Another major target in information. Like with mifepristone, Republicans are seeking to spread as much misinformation about abortion as possible, while making real information inaccessible. This can be seen in the growing legislative support for Crisis Pregnancy Centers (CPCs), which often lack any sort of medical license and exist almost exclusively to spread misinformation to people in desperate situations (for more information on CPCs and why they’re harmful, check out this brief from the Planned Parenthood League of Massachusetts), and in the targeting of young people.

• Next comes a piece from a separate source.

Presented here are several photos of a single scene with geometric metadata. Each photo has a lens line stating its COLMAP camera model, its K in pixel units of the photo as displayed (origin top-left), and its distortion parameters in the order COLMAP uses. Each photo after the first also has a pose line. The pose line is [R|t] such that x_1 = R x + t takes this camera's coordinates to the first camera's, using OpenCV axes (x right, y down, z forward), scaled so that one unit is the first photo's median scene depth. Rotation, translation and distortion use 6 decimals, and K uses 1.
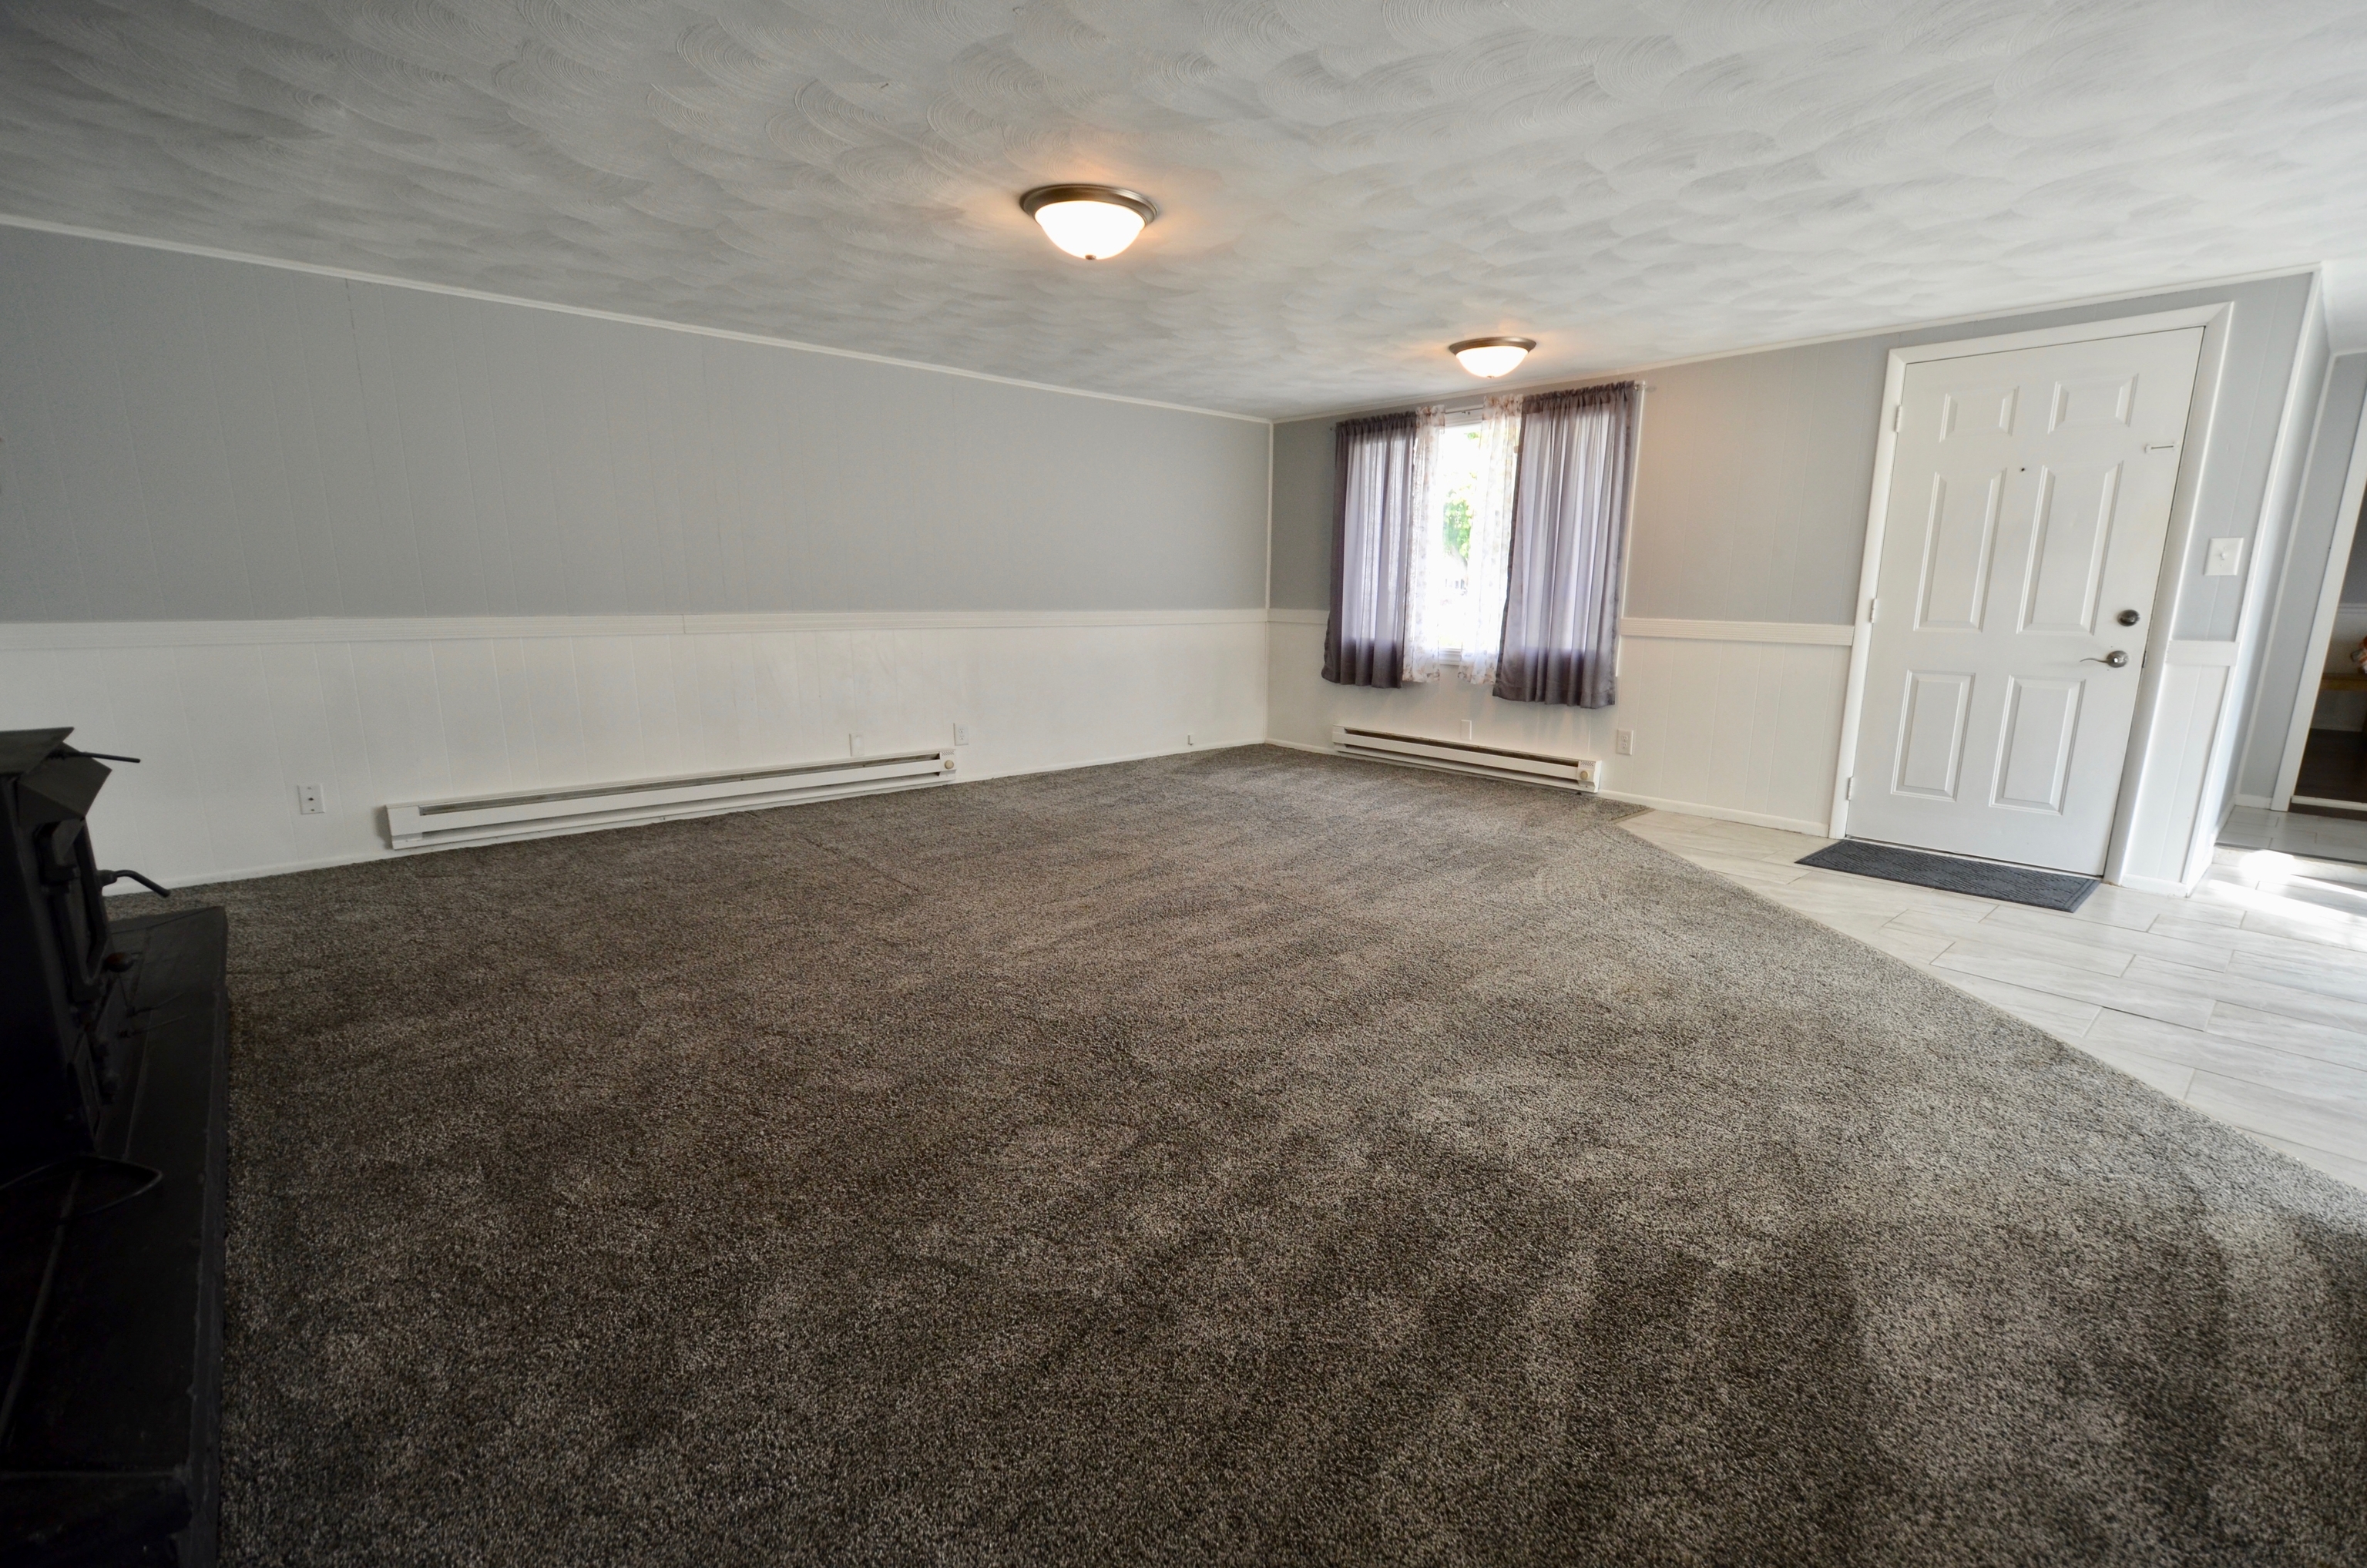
lens RADIAL K [[1023.3, 0, 1215.7], [0, 1023.3, 801.5], [0, 0, 1]] dist [0.006161, -0.006807]
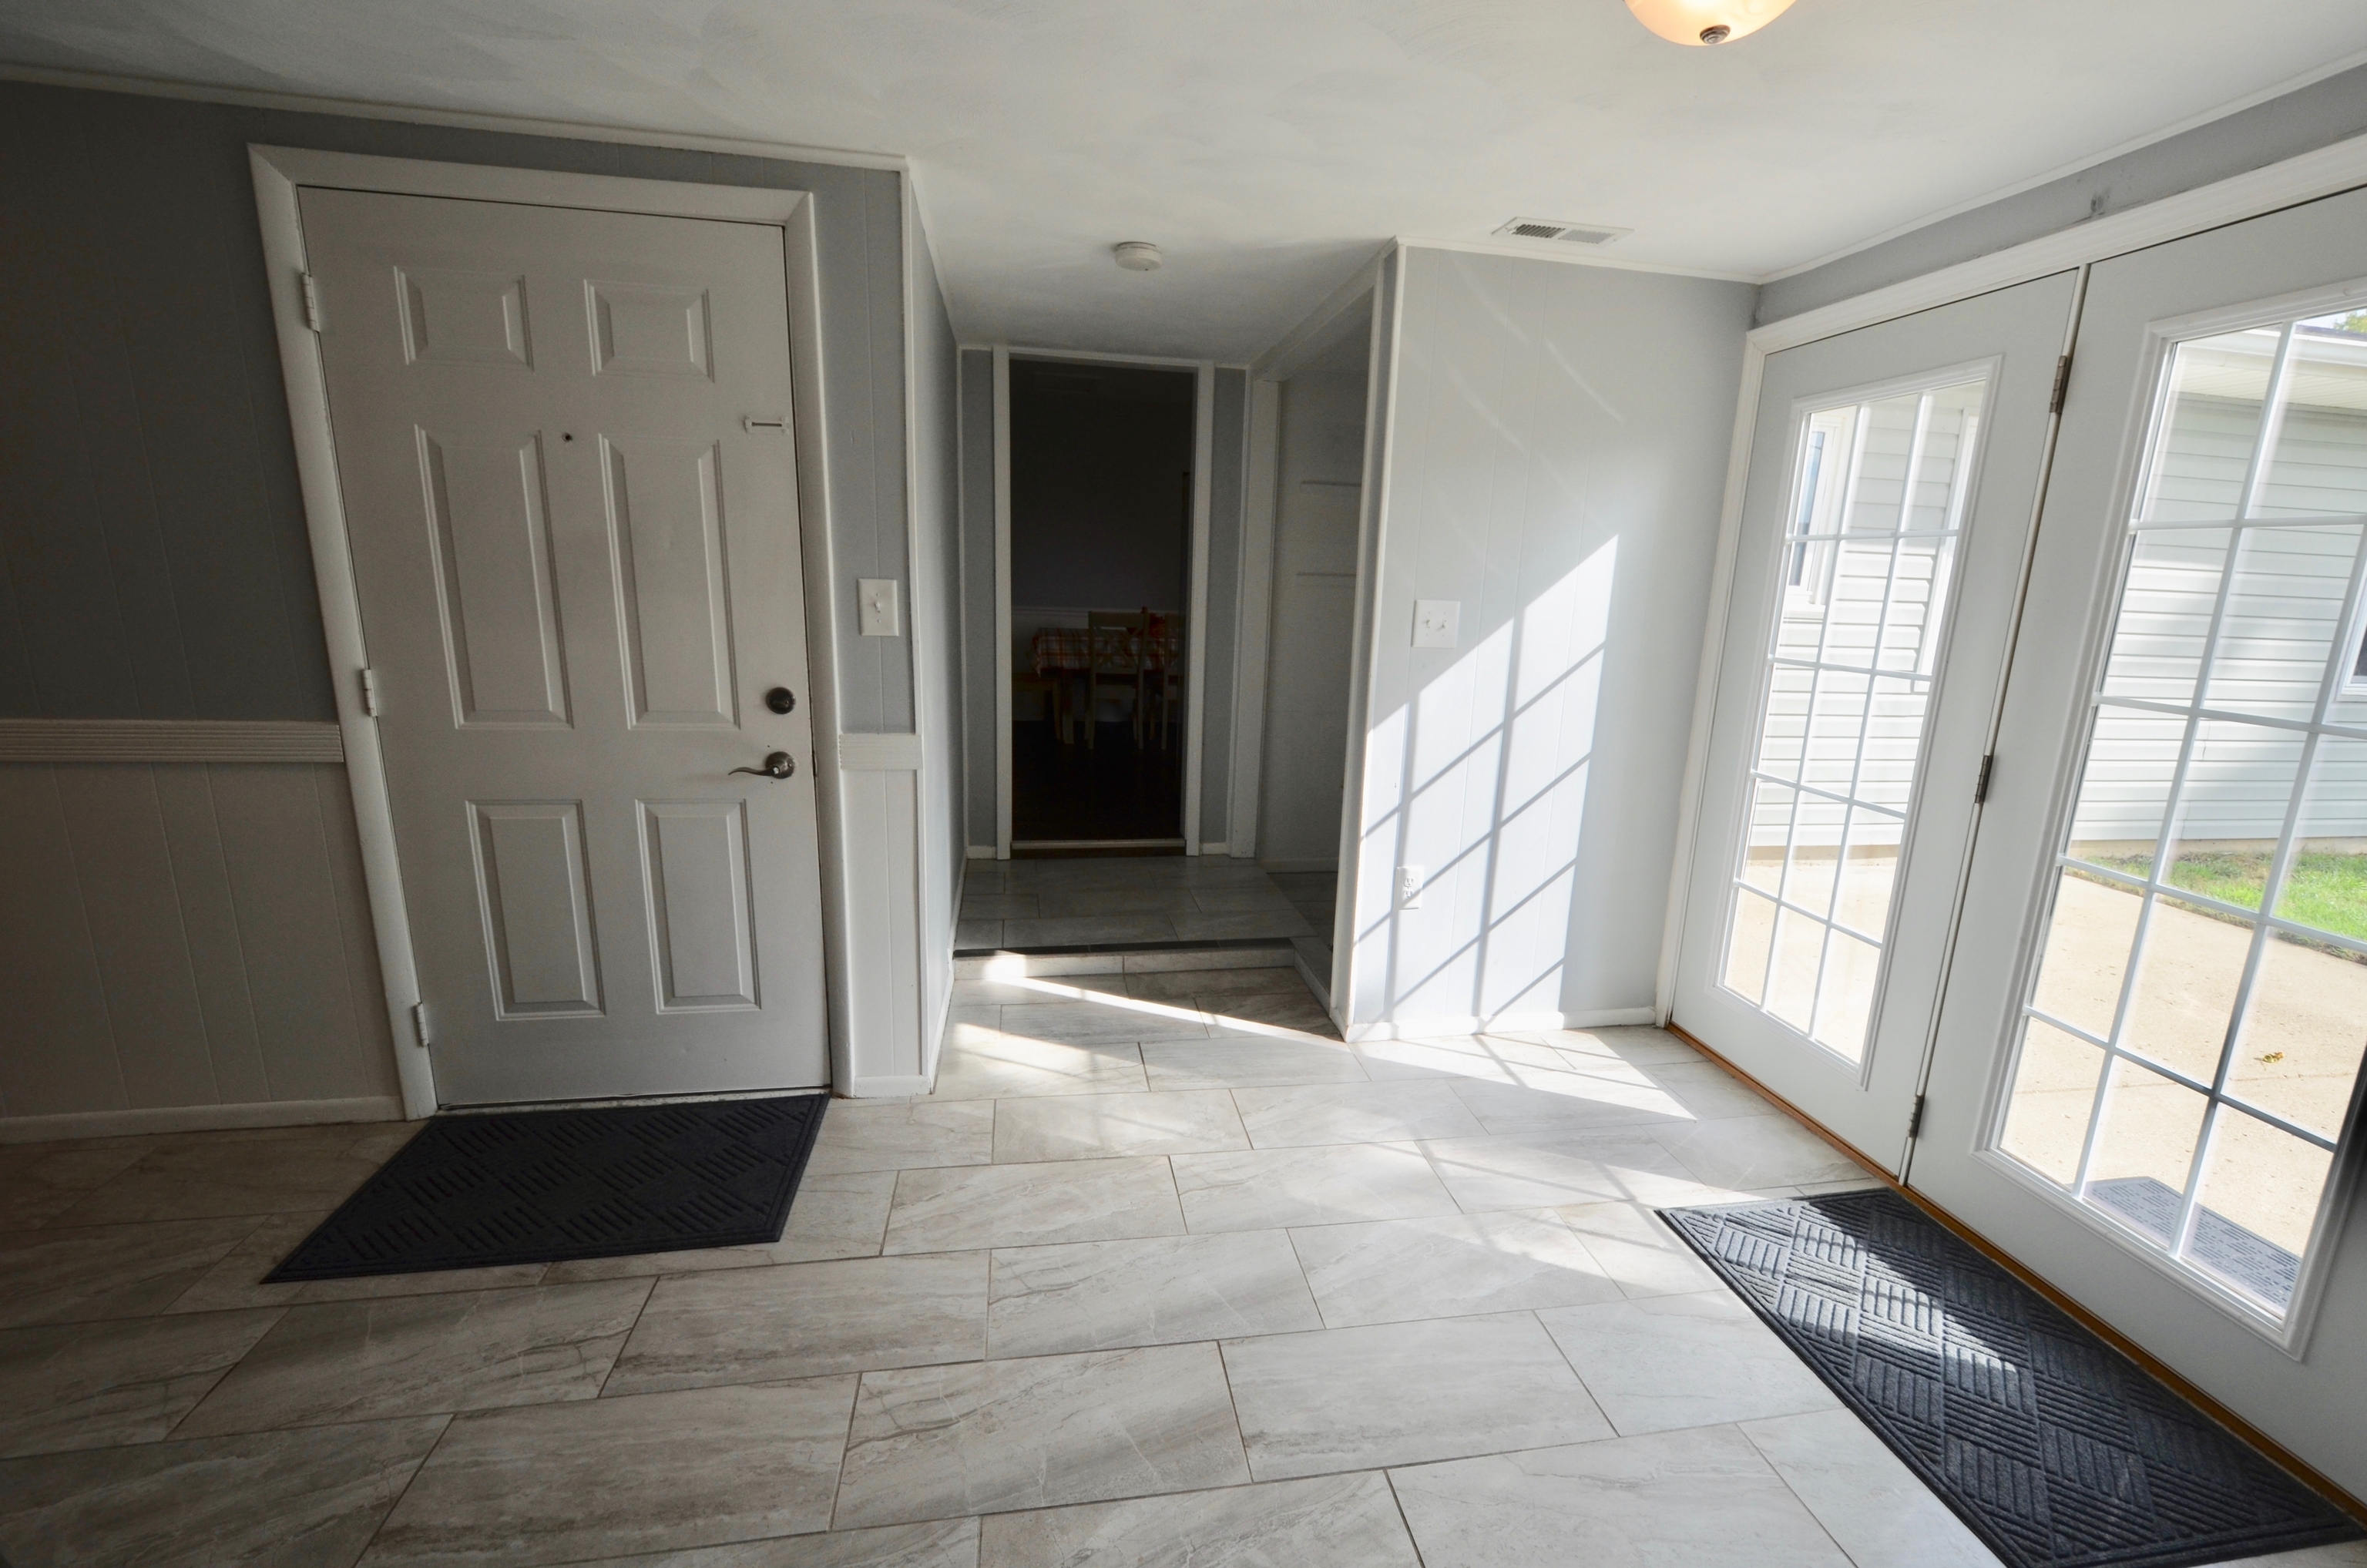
lens RADIAL K [[1023.3, 0, 1215.7], [0, 1023.3, 801.5], [0, 0, 1]] dist [0.006161, -0.006807]
pose [[0.523325, -0.174505, 0.834074, 0.479501], [0.145113, 0.982760, 0.114564, -0.145596], [-0.839686, 0.061081, 0.539626, 0.427419]]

Numerous states such as North Dakota, Idaho, Tennessee, and Kansas have passed legislation mandating that public schools show students ‘Baby Olivia’, an anti-abortion video which has been criticized as being misleading at best by numerous medical professionals. Additionally, bills like the Kids Online Safety Act (KOSA), if passed, could—and, as experts warn, would—be used to censor online information about abortion for both minors and adults. By age-gating important information on reproductive healthcare, lawmakers aim to prevent minors from accessing this knowledge, while also making it near impossible to access anonymously, as many adults may want or need to do.
Bottom line, things were—and are—pretty grim for reproductive rights.
But it’s important to keep in mind that despite what Republicans—and, bafflingly, some Democrats—might claim, abortion isn’t actually a controversial issue. A recent survey found that 81% of Americans believe that abortion shouldn’t be managed by the government, with similar polls throughout the years yielding similar results. This breakdown from Abortion, Every Day shows that even the majority of Republican voters don’t support abortion bans.
So, as we step into the new year, remember that. Remember all of this. Stay informed, question everything, vote if you can, and never give up hope.